* **WHAT NEEDS TO BE DONE**
Please copy all of the source text in the data below word for word, leaving the pictures out of your answer.

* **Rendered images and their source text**
- - - -

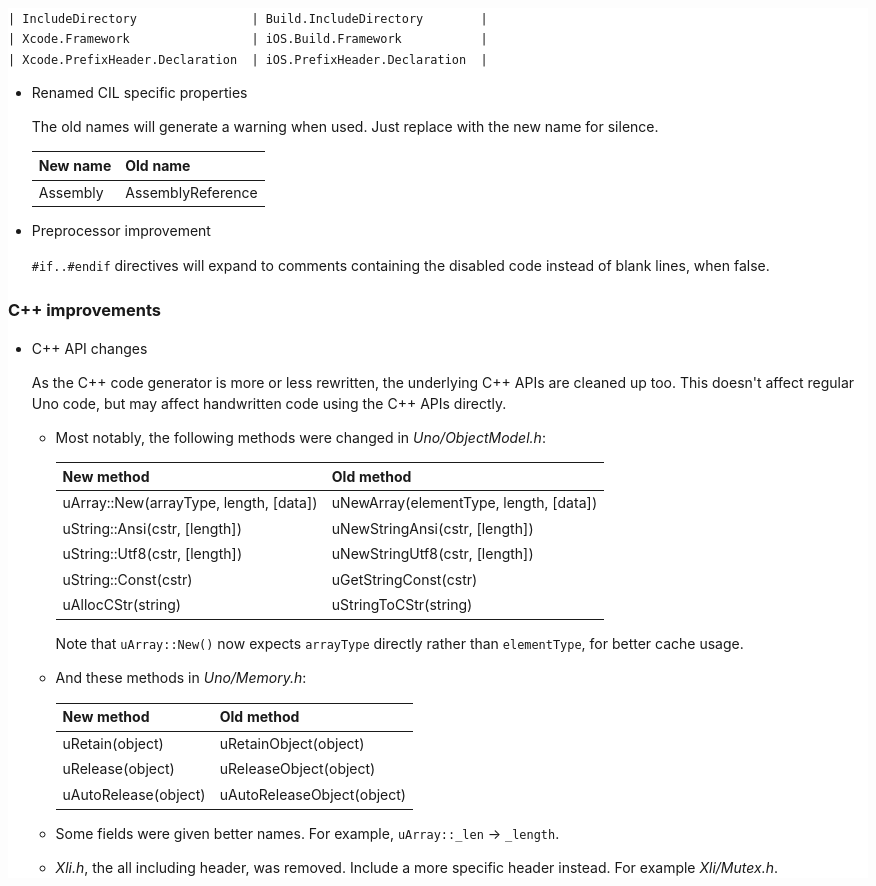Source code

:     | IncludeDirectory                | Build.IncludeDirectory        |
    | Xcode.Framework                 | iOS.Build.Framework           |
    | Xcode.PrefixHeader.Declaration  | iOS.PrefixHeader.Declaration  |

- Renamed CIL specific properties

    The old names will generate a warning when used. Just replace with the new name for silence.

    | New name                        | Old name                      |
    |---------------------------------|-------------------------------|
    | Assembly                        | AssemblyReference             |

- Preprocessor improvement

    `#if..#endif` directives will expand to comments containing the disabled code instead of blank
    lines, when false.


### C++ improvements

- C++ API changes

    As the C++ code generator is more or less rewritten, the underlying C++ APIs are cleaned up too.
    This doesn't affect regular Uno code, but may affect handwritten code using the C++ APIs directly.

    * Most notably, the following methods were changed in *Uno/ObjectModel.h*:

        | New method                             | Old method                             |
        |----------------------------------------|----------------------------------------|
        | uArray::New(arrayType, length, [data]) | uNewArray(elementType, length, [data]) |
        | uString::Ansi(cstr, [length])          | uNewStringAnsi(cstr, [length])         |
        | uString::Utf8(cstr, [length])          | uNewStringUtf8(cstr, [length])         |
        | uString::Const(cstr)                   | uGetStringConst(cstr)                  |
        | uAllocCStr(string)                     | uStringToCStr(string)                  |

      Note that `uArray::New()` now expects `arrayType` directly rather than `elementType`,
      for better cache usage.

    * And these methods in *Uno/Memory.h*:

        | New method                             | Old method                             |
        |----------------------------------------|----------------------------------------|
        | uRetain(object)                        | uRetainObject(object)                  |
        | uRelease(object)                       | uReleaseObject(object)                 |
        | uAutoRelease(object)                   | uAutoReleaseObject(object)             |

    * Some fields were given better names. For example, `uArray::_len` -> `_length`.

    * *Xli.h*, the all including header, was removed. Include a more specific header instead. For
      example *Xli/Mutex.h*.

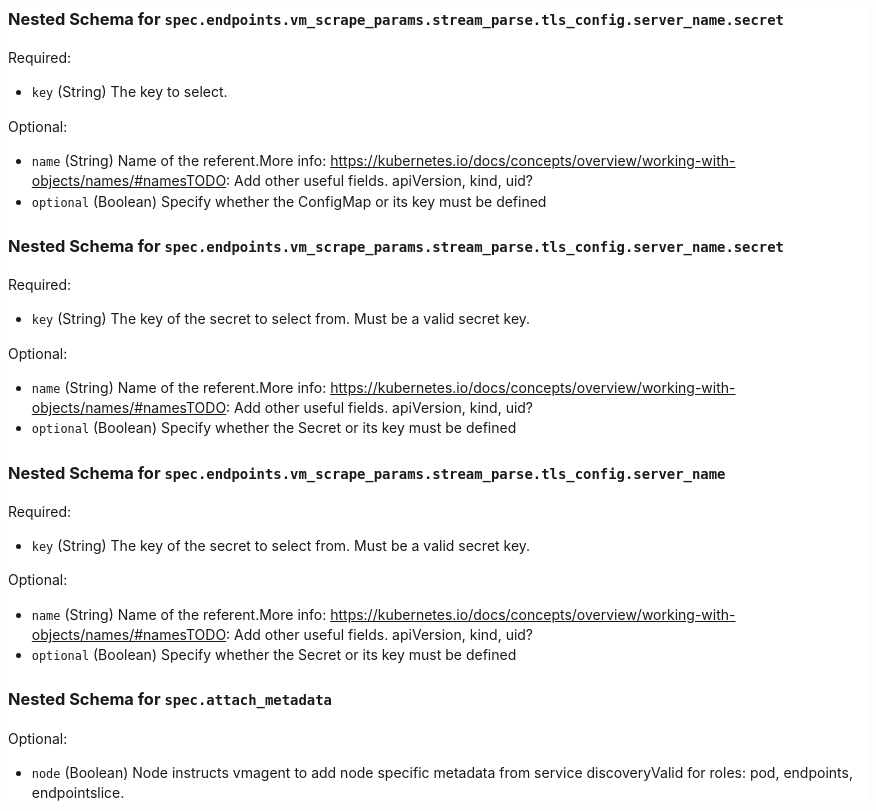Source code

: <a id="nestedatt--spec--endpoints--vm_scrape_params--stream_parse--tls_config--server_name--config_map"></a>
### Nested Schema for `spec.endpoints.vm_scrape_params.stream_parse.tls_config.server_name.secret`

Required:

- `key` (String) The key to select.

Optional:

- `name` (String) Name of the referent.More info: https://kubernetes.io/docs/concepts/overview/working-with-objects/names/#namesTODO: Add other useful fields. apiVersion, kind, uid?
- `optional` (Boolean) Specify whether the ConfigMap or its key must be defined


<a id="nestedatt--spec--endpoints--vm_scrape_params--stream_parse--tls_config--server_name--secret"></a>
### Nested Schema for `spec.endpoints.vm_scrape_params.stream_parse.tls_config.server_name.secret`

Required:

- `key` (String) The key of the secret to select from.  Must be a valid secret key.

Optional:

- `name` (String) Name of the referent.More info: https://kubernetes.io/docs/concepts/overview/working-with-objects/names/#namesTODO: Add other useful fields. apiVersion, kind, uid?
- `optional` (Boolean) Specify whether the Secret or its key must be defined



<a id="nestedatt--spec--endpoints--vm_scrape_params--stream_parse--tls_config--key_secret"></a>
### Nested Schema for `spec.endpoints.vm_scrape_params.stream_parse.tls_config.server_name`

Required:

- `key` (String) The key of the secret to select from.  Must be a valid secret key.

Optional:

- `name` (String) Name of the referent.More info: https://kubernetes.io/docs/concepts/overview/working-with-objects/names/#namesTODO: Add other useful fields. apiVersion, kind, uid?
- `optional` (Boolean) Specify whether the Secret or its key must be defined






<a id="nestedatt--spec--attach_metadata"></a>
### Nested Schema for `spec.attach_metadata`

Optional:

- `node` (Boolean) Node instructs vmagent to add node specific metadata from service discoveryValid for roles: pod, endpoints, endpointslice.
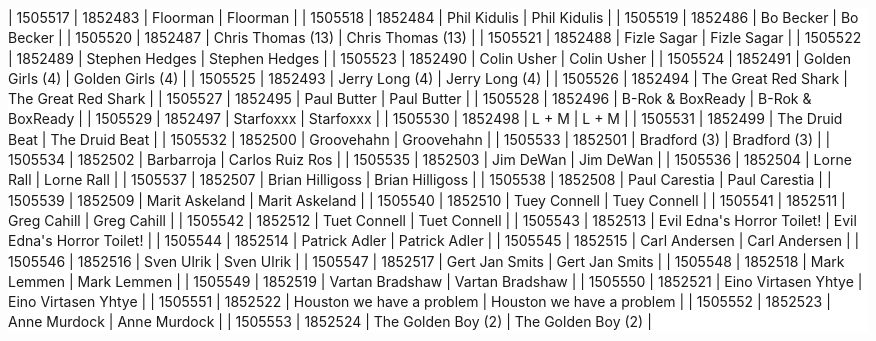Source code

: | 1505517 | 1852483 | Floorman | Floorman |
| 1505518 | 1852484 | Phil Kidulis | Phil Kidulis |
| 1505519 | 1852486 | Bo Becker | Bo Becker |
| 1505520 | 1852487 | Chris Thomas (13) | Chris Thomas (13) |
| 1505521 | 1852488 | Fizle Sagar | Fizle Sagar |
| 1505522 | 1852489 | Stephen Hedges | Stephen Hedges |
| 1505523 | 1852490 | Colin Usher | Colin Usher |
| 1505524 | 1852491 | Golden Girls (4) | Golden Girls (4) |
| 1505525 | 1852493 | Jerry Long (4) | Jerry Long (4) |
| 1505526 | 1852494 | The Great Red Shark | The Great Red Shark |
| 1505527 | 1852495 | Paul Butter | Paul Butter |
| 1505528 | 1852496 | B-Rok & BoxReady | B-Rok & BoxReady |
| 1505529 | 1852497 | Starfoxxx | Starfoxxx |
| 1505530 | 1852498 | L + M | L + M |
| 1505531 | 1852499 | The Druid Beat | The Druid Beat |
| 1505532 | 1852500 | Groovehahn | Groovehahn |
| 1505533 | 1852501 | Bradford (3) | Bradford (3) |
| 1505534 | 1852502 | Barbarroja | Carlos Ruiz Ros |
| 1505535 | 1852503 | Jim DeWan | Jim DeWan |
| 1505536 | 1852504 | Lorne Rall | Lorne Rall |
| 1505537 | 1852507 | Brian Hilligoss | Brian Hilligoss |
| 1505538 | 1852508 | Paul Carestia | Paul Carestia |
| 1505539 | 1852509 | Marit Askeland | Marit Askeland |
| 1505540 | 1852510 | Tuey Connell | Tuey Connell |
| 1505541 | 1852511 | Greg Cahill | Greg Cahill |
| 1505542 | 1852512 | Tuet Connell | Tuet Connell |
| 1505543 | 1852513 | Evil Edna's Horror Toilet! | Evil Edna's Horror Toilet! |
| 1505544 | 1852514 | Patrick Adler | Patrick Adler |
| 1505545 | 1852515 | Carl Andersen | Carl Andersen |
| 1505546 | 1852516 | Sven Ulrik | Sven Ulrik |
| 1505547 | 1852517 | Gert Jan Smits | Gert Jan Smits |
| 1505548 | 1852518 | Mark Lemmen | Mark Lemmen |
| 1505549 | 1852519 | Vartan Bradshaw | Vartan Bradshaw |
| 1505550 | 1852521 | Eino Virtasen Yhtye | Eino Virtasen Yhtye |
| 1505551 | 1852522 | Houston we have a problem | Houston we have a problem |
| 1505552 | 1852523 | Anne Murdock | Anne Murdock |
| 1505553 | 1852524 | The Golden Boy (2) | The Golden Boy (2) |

- - - -

* **OUTPUT**
Source code

:     | IncludeDirectory                | Build.IncludeDirectory        |
    | Xcode.Framework                 | iOS.Build.Framework           |
    | Xcode.PrefixHeader.Declaration  | iOS.PrefixHeader.Declaration  |

- Renamed CIL specific properties

    The old names will generate a warning when used. Just replace with the new name for silence.

    | New name                        | Old name                      |
    |---------------------------------|-------------------------------|
    | Assembly                        | AssemblyReference             |

- Preprocessor improvement

    `#if..#endif` directives will expand to comments containing the disabled code instead of blank
    lines, when false.


### C++ improvements

- C++ API changes

    As the C++ code generator is more or less rewritten, the underlying C++ APIs are cleaned up too.
    This doesn't affect regular Uno code, but may affect handwritten code using the C++ APIs directly.

    * Most notably, the following methods were changed in *Uno/ObjectModel.h*:

        | New method                             | Old method                             |
        |----------------------------------------|----------------------------------------|
        | uArray::New(arrayType, length, [data]) | uNewArray(elementType, length, [data]) |
        | uString::Ansi(cstr, [length])          | uNewStringAnsi(cstr, [length])         |
        | uString::Utf8(cstr, [length])          | uNewStringUtf8(cstr, [length])         |
        | uString::Const(cstr)                   | uGetStringConst(cstr)                  |
        | uAllocCStr(string)                     | uStringToCStr(string)                  |

      Note that `uArray::New()` now expects `arrayType` directly rather than `elementType`,
      for better cache usage.

    * And these methods in *Uno/Memory.h*:

        | New method                             | Old method                             |
        |----------------------------------------|----------------------------------------|
        | uRetain(object)                        | uRetainObject(object)                  |
        | uRelease(object)                       | uReleaseObject(object)                 |
        | uAutoRelease(object)                   | uAutoReleaseObject(object)             |

    * Some fields were given better names. For example, `uArray::_len` -> `_length`.

    * *Xli.h*, the all including header, was removed. Include a more specific header instead. For
      example *Xli/Mutex.h*.

Source code

: <a id="nestedatt--spec--endpoints--vm_scrape_params--stream_parse--tls_config--server_name--config_map"></a>
### Nested Schema for `spec.endpoints.vm_scrape_params.stream_parse.tls_config.server_name.secret`

Required:

- `key` (String) The key to select.

Optional:

- `name` (String) Name of the referent.More info: https://kubernetes.io/docs/concepts/overview/working-with-objects/names/#namesTODO: Add other useful fields. apiVersion, kind, uid?
- `optional` (Boolean) Specify whether the ConfigMap or its key must be defined


<a id="nestedatt--spec--endpoints--vm_scrape_params--stream_parse--tls_config--server_name--secret"></a>
### Nested Schema for `spec.endpoints.vm_scrape_params.stream_parse.tls_config.server_name.secret`

Required:

- `key` (String) The key of the secret to select from.  Must be a valid secret key.

Optional:

- `name` (String) Name of the referent.More info: https://kubernetes.io/docs/concepts/overview/working-with-objects/names/#namesTODO: Add other useful fields. apiVersion, kind, uid?
- `optional` (Boolean) Specify whether the Secret or its key must be defined



<a id="nestedatt--spec--endpoints--vm_scrape_params--stream_parse--tls_config--key_secret"></a>
### Nested Schema for `spec.endpoints.vm_scrape_params.stream_parse.tls_config.server_name`

Required:

- `key` (String) The key of the secret to select from.  Must be a valid secret key.

Optional:

- `name` (String) Name of the referent.More info: https://kubernetes.io/docs/concepts/overview/working-with-objects/names/#namesTODO: Add other useful fields. apiVersion, kind, uid?
- `optional` (Boolean) Specify whether the Secret or its key must be defined






<a id="nestedatt--spec--attach_metadata"></a>
### Nested Schema for `spec.attach_metadata`

Optional:

- `node` (Boolean) Node instructs vmagent to add node specific metadata from service discoveryValid for roles: pod, endpoints, endpointslice.
Source code

: | 1505517 | 1852483 | Floorman | Floorman |
| 1505518 | 1852484 | Phil Kidulis | Phil Kidulis |
| 1505519 | 1852486 | Bo Becker | Bo Becker |
| 1505520 | 1852487 | Chris Thomas (13) | Chris Thomas (13) |
| 1505521 | 1852488 | Fizle Sagar | Fizle Sagar |
| 1505522 | 1852489 | Stephen Hedges | Stephen Hedges |
| 1505523 | 1852490 | Colin Usher | Colin Usher |
| 1505524 | 1852491 | Golden Girls (4) | Golden Girls (4) |
| 1505525 | 1852493 | Jerry Long (4) | Jerry Long (4) |
| 1505526 | 1852494 | The Great Red Shark | The Great Red Shark |
| 1505527 | 1852495 | Paul Butter | Paul Butter |
| 1505528 | 1852496 | B-Rok & BoxReady | B-Rok & BoxReady |
| 1505529 | 1852497 | Starfoxxx | Starfoxxx |
| 1505530 | 1852498 | L + M | L + M |
| 1505531 | 1852499 | The Druid Beat | The Druid Beat |
| 1505532 | 1852500 | Groovehahn | Groovehahn |
| 1505533 | 1852501 | Bradford (3) | Bradford (3) |
| 1505534 | 1852502 | Barbarroja | Carlos Ruiz Ros |
| 1505535 | 1852503 | Jim DeWan | Jim DeWan |
| 1505536 | 1852504 | Lorne Rall | Lorne Rall |
| 1505537 | 1852507 | Brian Hilligoss | Brian Hilligoss |
| 1505538 | 1852508 | Paul Carestia | Paul Carestia |
| 1505539 | 1852509 | Marit Askeland | Marit Askeland |
| 1505540 | 1852510 | Tuey Connell | Tuey Connell |
| 1505541 | 1852511 | Greg Cahill | Greg Cahill |
| 1505542 | 1852512 | Tuet Connell | Tuet Connell |
| 1505543 | 1852513 | Evil Edna's Horror Toilet! | Evil Edna's Horror Toilet! |
| 1505544 | 1852514 | Patrick Adler | Patrick Adler |
| 1505545 | 1852515 | Carl Andersen | Carl Andersen |
| 1505546 | 1852516 | Sven Ulrik | Sven Ulrik |
| 1505547 | 1852517 | Gert Jan Smits | Gert Jan Smits |
| 1505548 | 1852518 | Mark Lemmen | Mark Lemmen |
| 1505549 | 1852519 | Vartan Bradshaw | Vartan Bradshaw |
| 1505550 | 1852521 | Eino Virtasen Yhtye | Eino Virtasen Yhtye |
| 1505551 | 1852522 | Houston we have a problem | Houston we have a problem |
| 1505552 | 1852523 | Anne Murdock | Anne Murdock |
| 1505553 | 1852524 | The Golden Boy (2) | The Golden Boy (2) |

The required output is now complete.